Justice Rutledge conceded that in some circumstances, “Congress [may], by offering the individual a single chance to challenge a law or an order, foreclose for him all further opportunity to question it, though requiring the courts to enforce it.” Id. at 471. Justice Rutledge then set forth some parameters under which it could be proper for enforcing courts to turn a blind eye to the legal validity of administrative action.

In criminal cases, Justice Rutledge argued, foreclosure of a defense “should be allowed, if at all, only by a procedure affording the substantial equivalent of a criminal trial,” such that failure to use the opportunity “could be taken as an actual, not a forced waiver.” Id. at 488 n.41. In civil cases, Justice Rutledge was ready to accept a more expansive version of “adequacy,” as long as the regulation was not “invalid on its face.” See Bowles, 321 U.S. at 526 (Rutledge, J., concurring). By this, Justice Rutledge meant that the courts must retain the ability to consider the validity of a rule in any situation that did not require them to consider outside evidence introduced at trial, as in Yakus. In other words, matters of law, involving no consideration of outside evidence, had to be fully preserved for the courts, even in civil cases.

The Fourth Circuit’s PDR decision expands Yakus by applying it to purely legal questions.

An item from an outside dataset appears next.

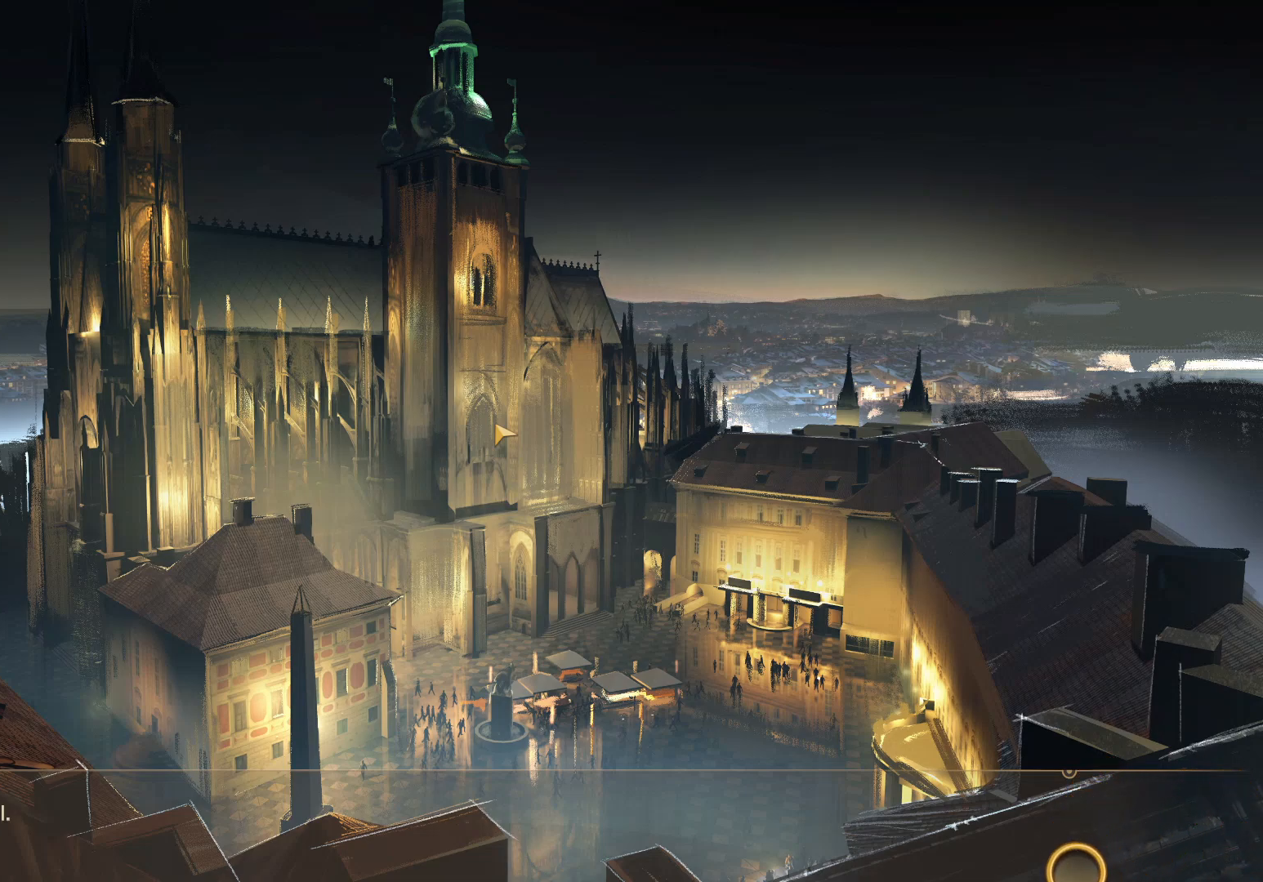
{"keys": ["d", "w"], "mouse": [], "events": []}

Yakus’s exhaustion holding may not have been “overruled in the court of history.” Trump v. Hawaii, 138 S. Ct. 2392, 2423 (2018). But Yakus has not aged well. “Congress amended the most onerous features of the Emergency Price Control Act” in response to Justice Rutledge’s dissent. Adamo Wrecking Co. v. United States, 434 U.S. 275, 291 (1978) (Powell, J., concurring). Justice Powell later called for limiting Yakus as a War Powers case, if not overruling it. Id. at 290.

The Fourth Circuit’s opinion in PDR, however, is a troubling expansion of Yakus. In Yakus, the majority carefully noted that “[t]here is no contention that the present regulation is void on its face.” Yakus, 321 U.S. at 447. Justice Rutledge, for his part, believed that Congress could never prohibit courts from considering pure legal questions in an enforcement action. Bowles, 321 U.S. at 526 (Rutledge, J., concurring). Pure questions of law, requiring no consideration of outside evidence, had to be preserved for the courts, arguably even under the New Deal Court’s evolving notions of the judicial role. See NLRB v. Hearst Publications, 322 U.S. 111 (1944); see also Gary Lawson & Stephen Kham, Making Law out of Nothing at All: The Origins of the Chevron Doctrine, 65 Admin. L. Rev. 1, 17–18 (2013).

The Fourth Circuit’s majority opinion in PDR makes no such fine distinctions and would prevent defendants like PDR from raising even purely legal challenges in enforcing courts, precisely the kind of challenge that Justice Rutledge thought must be preserved for the judiciary.

James R. Conde is an associate at Boyden Gray & Associates PLLC, a constitutional and regulatory law firm in Washington, D.C.